» Problem
Starting at the line that contains "left ear: (221, 137)", write out each line through the end of the data below, exactly as it stands. Skip any pictures.
(Supplied data)
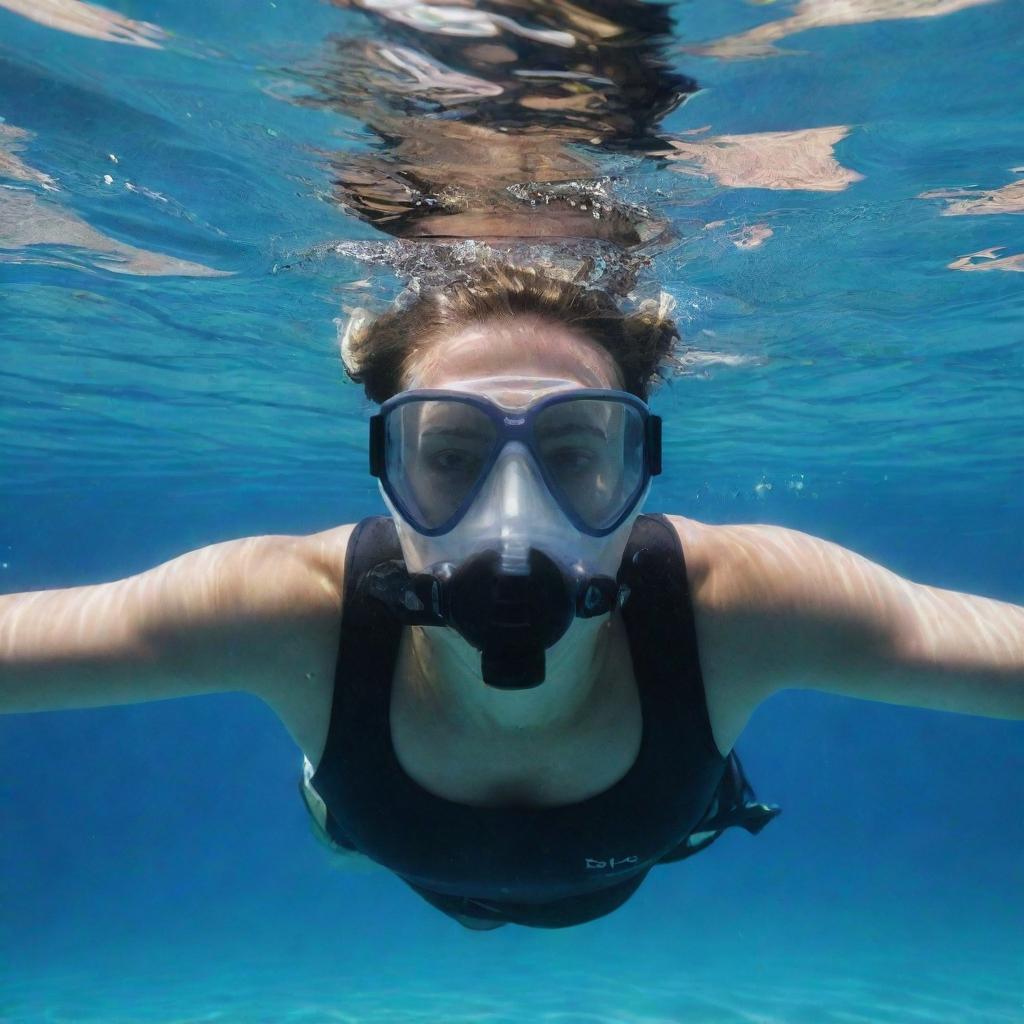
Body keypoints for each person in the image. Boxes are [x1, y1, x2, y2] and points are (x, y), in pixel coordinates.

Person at [2, 263, 1022, 931]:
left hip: (637, 848)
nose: (511, 516)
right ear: (385, 477)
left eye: (575, 454)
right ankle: (332, 786)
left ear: (639, 473)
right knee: (347, 822)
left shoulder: (734, 601)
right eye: (448, 455)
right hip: (400, 835)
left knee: (677, 817)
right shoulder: (292, 605)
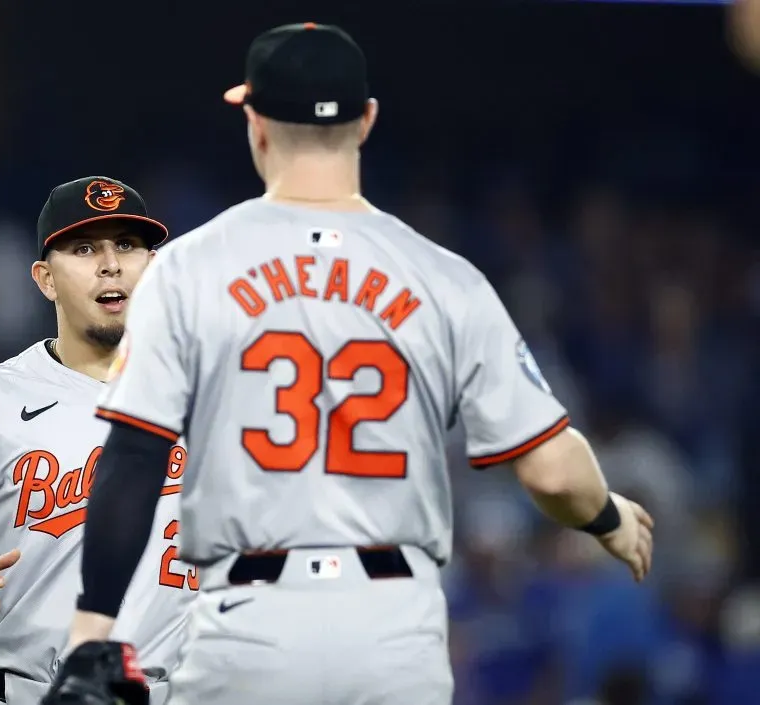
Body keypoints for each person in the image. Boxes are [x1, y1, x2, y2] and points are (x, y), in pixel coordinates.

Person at [40, 23, 655, 705]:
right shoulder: (443, 277)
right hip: (394, 628)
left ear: (256, 122)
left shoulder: (188, 269)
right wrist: (610, 517)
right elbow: (549, 467)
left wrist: (92, 629)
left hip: (249, 624)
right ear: (366, 121)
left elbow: (135, 453)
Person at [0, 176, 198, 705]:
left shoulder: (213, 395)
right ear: (45, 279)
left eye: (128, 245)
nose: (110, 264)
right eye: (85, 247)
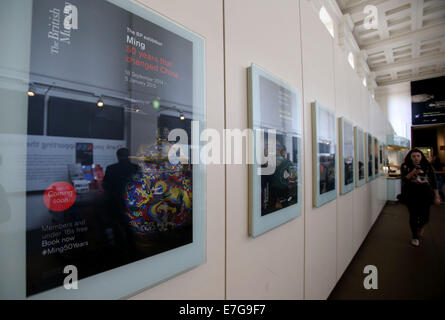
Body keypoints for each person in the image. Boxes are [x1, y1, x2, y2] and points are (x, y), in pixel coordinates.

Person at [401, 149, 441, 247]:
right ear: (410, 157)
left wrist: (437, 196)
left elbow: (433, 182)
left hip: (425, 194)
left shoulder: (428, 166)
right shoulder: (405, 166)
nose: (416, 158)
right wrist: (413, 172)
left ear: (421, 156)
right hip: (411, 194)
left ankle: (420, 226)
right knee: (413, 216)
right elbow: (404, 179)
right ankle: (415, 237)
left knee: (425, 217)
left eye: (418, 156)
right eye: (413, 156)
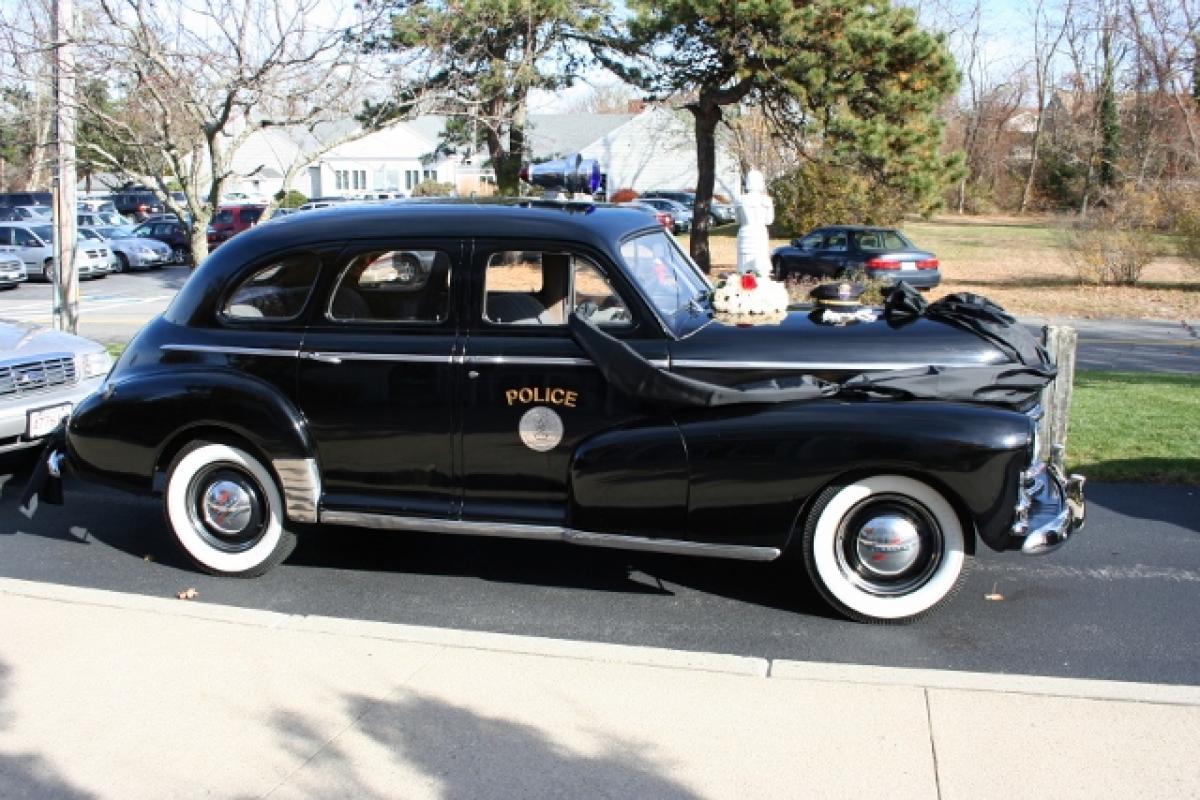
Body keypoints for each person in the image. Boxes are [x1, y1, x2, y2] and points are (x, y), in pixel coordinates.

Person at [735, 170, 773, 276]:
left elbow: (737, 220)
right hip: (760, 234)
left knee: (743, 269)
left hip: (745, 234)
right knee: (761, 267)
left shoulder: (740, 200)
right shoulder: (767, 200)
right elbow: (769, 220)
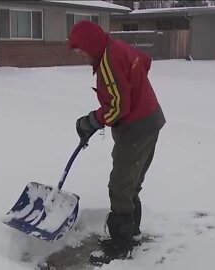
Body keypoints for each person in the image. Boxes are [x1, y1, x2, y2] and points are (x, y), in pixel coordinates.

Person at [67, 21, 166, 264]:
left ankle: (121, 245)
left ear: (91, 44)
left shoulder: (107, 63)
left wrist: (93, 120)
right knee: (132, 182)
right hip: (152, 120)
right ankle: (131, 233)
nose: (80, 55)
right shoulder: (117, 47)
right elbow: (144, 60)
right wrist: (134, 83)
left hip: (135, 129)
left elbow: (118, 108)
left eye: (81, 50)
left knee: (120, 185)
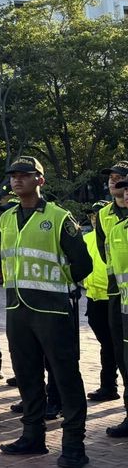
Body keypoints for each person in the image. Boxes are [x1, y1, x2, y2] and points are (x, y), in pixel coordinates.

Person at [0, 156, 92, 467]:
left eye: (25, 175)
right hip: (17, 309)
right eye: (13, 176)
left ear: (40, 180)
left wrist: (62, 286)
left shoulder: (60, 217)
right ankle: (32, 436)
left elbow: (83, 264)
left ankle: (74, 445)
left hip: (53, 311)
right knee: (27, 376)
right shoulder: (6, 219)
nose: (17, 180)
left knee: (65, 378)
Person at [96, 161, 128, 437]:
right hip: (117, 296)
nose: (113, 182)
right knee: (122, 355)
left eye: (119, 178)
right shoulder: (105, 214)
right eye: (111, 178)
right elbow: (104, 251)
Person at [82, 201, 118, 402]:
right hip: (94, 298)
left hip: (113, 297)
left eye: (97, 214)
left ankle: (109, 385)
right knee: (106, 344)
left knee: (114, 345)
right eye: (92, 216)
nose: (94, 218)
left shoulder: (116, 234)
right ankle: (108, 386)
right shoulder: (86, 238)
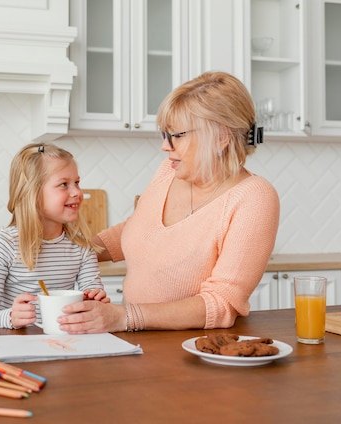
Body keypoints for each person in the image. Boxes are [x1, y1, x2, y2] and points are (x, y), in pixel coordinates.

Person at [57, 71, 280, 333]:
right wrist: (63, 250)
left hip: (194, 353)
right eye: (165, 134)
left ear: (221, 137)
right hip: (138, 341)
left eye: (177, 135)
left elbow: (222, 304)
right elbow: (138, 229)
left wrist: (122, 317)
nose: (165, 146)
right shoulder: (169, 170)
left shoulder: (254, 197)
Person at [0, 142, 109, 329]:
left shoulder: (81, 247)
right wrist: (11, 317)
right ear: (32, 193)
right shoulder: (3, 246)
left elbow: (93, 307)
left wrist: (95, 304)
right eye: (63, 184)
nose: (77, 192)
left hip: (64, 346)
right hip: (15, 349)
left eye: (77, 182)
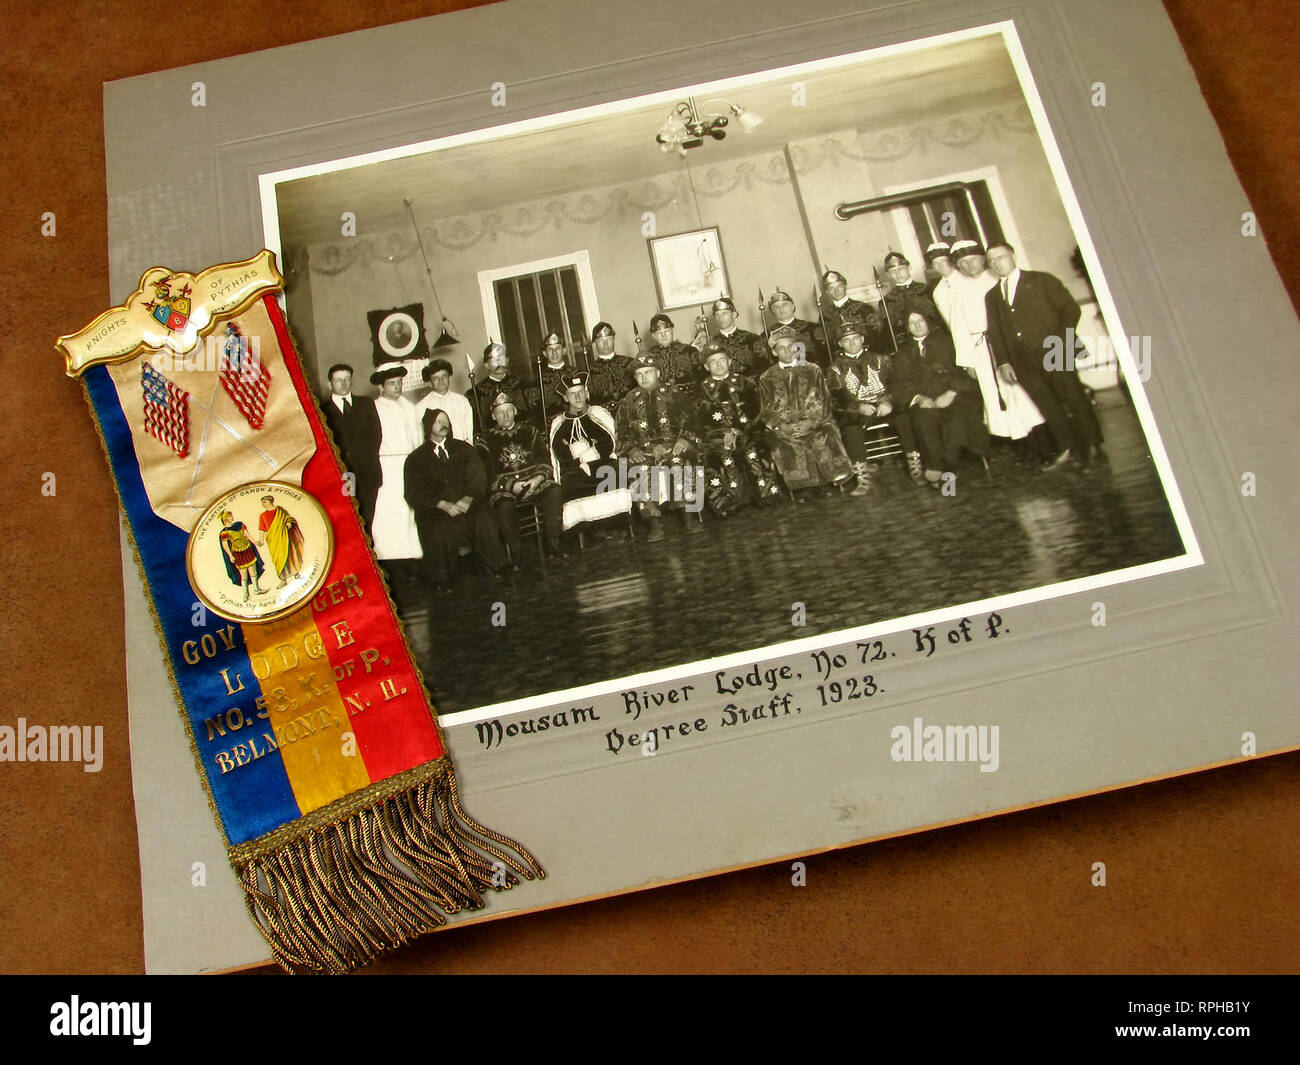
(End Supplied data)
» Reply to the exercise
left ear: (221, 137)
right hip: (138, 341)
left eye: (177, 135)
left elbow: (222, 304)
right elbow: (138, 229)
left wrist: (122, 317)
nose: (165, 146)
right shoulder: (169, 170)
left shoulder: (254, 197)
Person at [0, 142, 109, 329]:
left shoulder: (81, 247)
right wrist: (11, 317)
right ear: (32, 193)
right shoulder: (3, 246)
left elbow: (93, 307)
left wrist: (95, 304)
right eye: (63, 184)
nose: (77, 192)
left hip: (64, 346)
right hip: (15, 349)
left eye: (77, 182)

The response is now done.